You should have received a copy of the GNU General Public License version
2 along with this work; if not, write to the Free Software Foundation,
Inc., 51 Franklin St, Fifth Floor, Boston, MA 02110-1301 USA.
Please contact Oracle, 500 Oracle Parkway, Redwood Shores, CA 94065 USA
or visit http://www.oracle.com if you need additional information or have
any questions.
-------------------------
RTG Software uses hierarchical data visualization software from
http://sourceforge.net/projects/krona/ under the terms of the
following license:
Copyright (c) 2011, Battelle National Biodefense Institute (BNBI);
all rights reserved.

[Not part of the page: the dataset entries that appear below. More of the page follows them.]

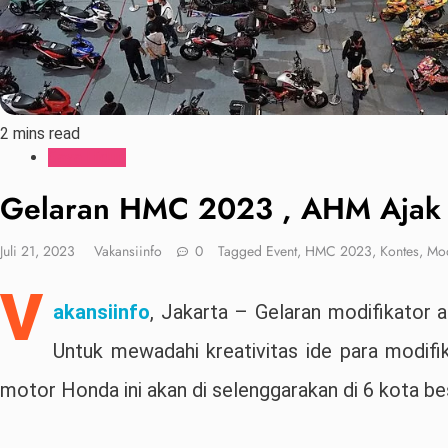
2 mins read
Gaya Hidup
Gelaran HMC 2023 , AHM Ajak M
Juli 21, 2023
Vakansiinfo
0
Tagged
Event
,
HMC 2023
,
Kontes
,
Mod
V
akansiinfo
, Jakarta – Gelaran modifikator
Untuk mewadahi kreativitas ide para modifi
motor Honda ini akan di selenggarakan di 6 kota bes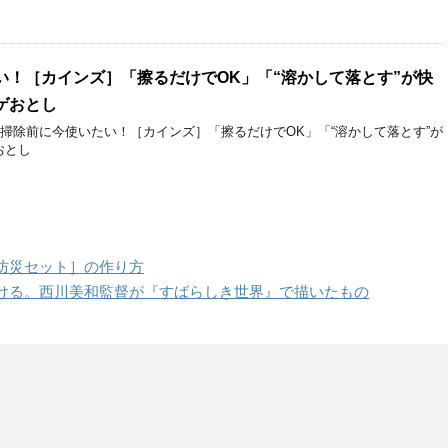
い！［カインズ］「擦るだけでOK」「“溶かして落とす”が快
ゲおとし
大掃除前に今使いたい！［カインズ］「擦るだけでOK」「“溶かして落とす”が
おとし
防災セット］の作り方
ける。西川美和監督が『すばらしき世界』で描いたもの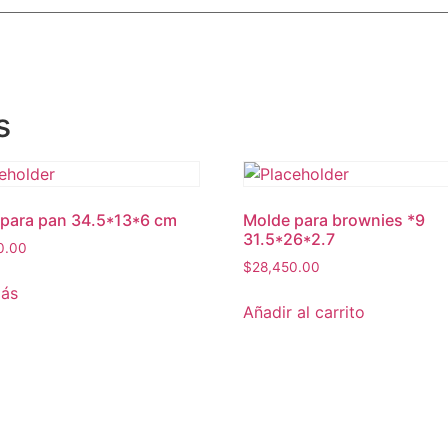
s
para pan 34.5*13*6 cm
Molde para brownies *9
31.5*26*2.7
0.00
$
28,450.00
más
Añadir al carrito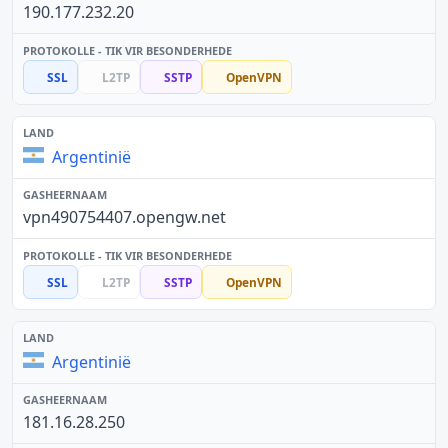
190.177.232.20
SSL
L2TP
SSTP
OpenVPN
Argentinië
vpn490754407.opengw.net
SSL
L2TP
SSTP
OpenVPN
Argentinië
181.16.28.250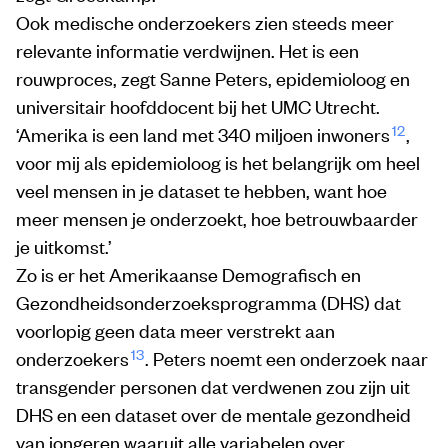
Ook medische onderzoekers zien steeds meer
relevante informatie verdwijnen. Het is een
rouwproces, zegt Sanne Peters, epidemioloog en
universitair hoofddocent bij het UMC Utrecht.
12
‘Amerika is een land met 340 miljoen inwoners
,
voor mij als epidemioloog is het belangrijk om heel
veel mensen in je dataset te hebben, want hoe
meer mensen je onderzoekt, hoe betrouwbaarder
je uitkomst.’
Zo is er het Amerikaanse Demografisch en
Gezondheidsonderzoeksprogramma (DHS) dat
voorlopig geen data meer verstrekt aan
13
onderzoekers
. Peters noemt een onderzoek naar
transgender personen dat verdwenen zou zijn uit
DHS en een dataset over de mentale gezondheid
van jongeren waaruit alle variabelen over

Authored by: Brian Ondov, Nicholas Bergman, and
Adam Phillippy
This Software was prepared for the Department of Homeland Security
(DHS) by the Battelle National Biodefense Institute, LLC (BNBI) as
part of contract HSHQDC-07-C-00020 to manage and operate the National
Biodefense Analysis and Countermeasures Center (NBACC), a Federally
Funded Research and Development Center.
Redistribution and use in source and binary forms, with or without
modification, are permitted provided that the following conditions are
met:
* Redistributions of source code must retain the above copyright
notice, this list of conditions and the following disclaimer.

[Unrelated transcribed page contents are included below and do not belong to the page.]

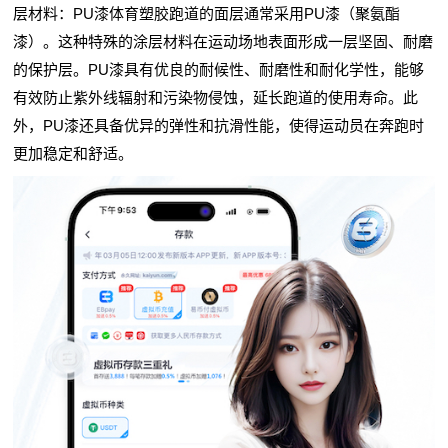
层材料：PU漆体育塑胶跑道的面层通常采用PU漆（聚氨酯
漆）。这种特殊的涂层材料在运动场地表面形成一层坚固、耐磨
的保护层。PU漆具有优良的耐候性、耐磨性和耐化学性，能够
有效防止紫外线辐射和污染物侵蚀，延长跑道的使用寿命。此
外，PU漆还具备优异的弹性和抗滑性能，使得运动员在奔跑时
更加稳定和舒适。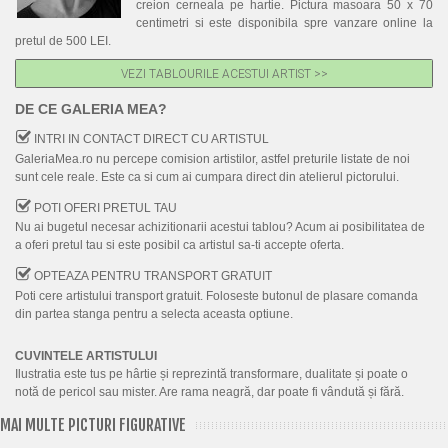
creion cerneala pe hartie. Pictura masoara 50 x 70
centimetri si este disponibila spre vanzare online la
pretul de 500 LEI.
VEZI TABLOURILE ACESTUI ARTIST >>
DE CE GALERIA MEA?
INTRI IN CONTACT DIRECT CU ARTISTUL
GaleriaMea.ro nu percepe comision artistilor, astfel preturile listate de noi
sunt cele reale. Este ca si cum ai cumpara direct din atelierul pictorului.
POTI OFERI PRETUL TAU
Nu ai bugetul necesar achizitionarii acestui tablou? Acum ai posibilitatea de
a oferi pretul tau si este posibil ca artistul sa-ti accepte oferta.
OPTEAZA PENTRU TRANSPORT GRATUIT
Poti cere artistului transport gratuit. Foloseste butonul de plasare comanda
din partea stanga pentru a selecta aceasta optiune.
CUVINTELE ARTISTULUI
Ilustratia este tus pe hârtie și reprezintă transformare, dualitate și poate o
notă de pericol sau mister. Are rama neagră, dar poate fi vândută și fără.
MAI MULTE PICTURI FIGURATIVE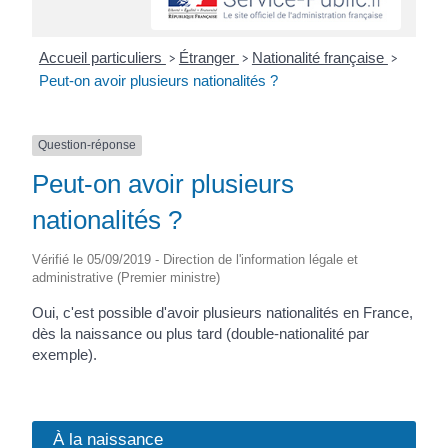
Accueil particuliers
Étranger
Nationalité française
>
>
>
Peut-on avoir plusieurs nationalités ?
Question-réponse
Peut-on avoir plusieurs
nationalités ?
Vérifié le 05/09/2019 - Direction de l'information légale et
administrative (Premier ministre)
Oui, c'est possible d'avoir plusieurs nationalités en France,
dès la naissance ou plus tard (double-nationalité par
exemple).
À la naissance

* Redistributions in binary form must reproduce the above copyright
notice, this list of conditions and the following disclaimer in the
documentation and/or other materials provided with the distribution.

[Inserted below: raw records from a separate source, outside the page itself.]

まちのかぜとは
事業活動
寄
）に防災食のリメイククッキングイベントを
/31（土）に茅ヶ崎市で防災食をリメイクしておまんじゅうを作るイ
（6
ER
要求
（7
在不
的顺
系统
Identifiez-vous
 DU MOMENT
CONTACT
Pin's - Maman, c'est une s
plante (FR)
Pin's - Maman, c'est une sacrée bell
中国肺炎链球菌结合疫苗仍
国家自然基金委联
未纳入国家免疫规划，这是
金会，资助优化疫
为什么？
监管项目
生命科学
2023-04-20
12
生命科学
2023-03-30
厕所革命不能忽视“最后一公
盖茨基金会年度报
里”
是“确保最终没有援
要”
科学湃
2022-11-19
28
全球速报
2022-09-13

* Neither the name of the Battelle National Biodefense Institute nor
the names of its contributors may be used to endorse or promote
products derived from this software without specific prior written
permission.
THIS SOFTWARE IS PROVIDED BY THE COPYRIGHT HOLDERS AND CONTRIBUTORS
"AS IS" AND ANY EXPRESS OR IMPLIED WARRANTIES, INCLUDING, BUT NOT
LIMITED TO, THE IMPLIED WARRANTIES OF MERCHANTABILITY AND FITNESS FOR
A PARTICULAR PURPOSE ARE DISCLAIMED. IN NO EVENT SHALL THE COPYRIGHT
HOLDER OR CONTRIBUTORS BE LIABLE FOR ANY DIRECT, INDIRECT, INCIDENTAL,
SPECIAL, EXEMPLARY, OR CONSEQUENTIAL DAMAGES (INCLUDING, BUT NOT
LIMITED TO, PROCUREMENT OF SUBSTITUTE GOODS OR SERVICES; LOSS OF USE,
DATA, OR PROFITS; OR BUSINESS INTERRUPTION) HOWEVER CAUSED AND ON ANY
THEORY OF LIABILITY, WHETHER IN CONTRACT, STRICT LIABILITY, OR TORT
(INCLUDING NEGLIGENCE OR OTHERWISE) ARISING IN ANY WAY OUT OF THE USE
OF THIS SOFTWARE, EVEN IF ADVISED OF THE POSSIBILITY OF SUCH DAMAGE.
Notice¶
Real Time Genomics does not assume any liability arising out of the application or use of any software described herein. Further, Real Time Genomics does not convey any license under its patent, trademark, copyright, or common-law rights nor the similar rights of others.
Real Time Genomics reserves the right to make any changes in any processes, products, or parts thereof, described herein, without notice. While every effort has been made to make this guide as complete and accurate as possible as of the publication date, no warranty of fitness is implied.
© 2017 Real Time Genomics All rights reserved.
Illumina, Solexa, Complete Genomics, Ion Torrent, Roche, ABI, Life Technologies, and PacBio are registered trademarks and all other brands referenced in this document are the property of their respective owners.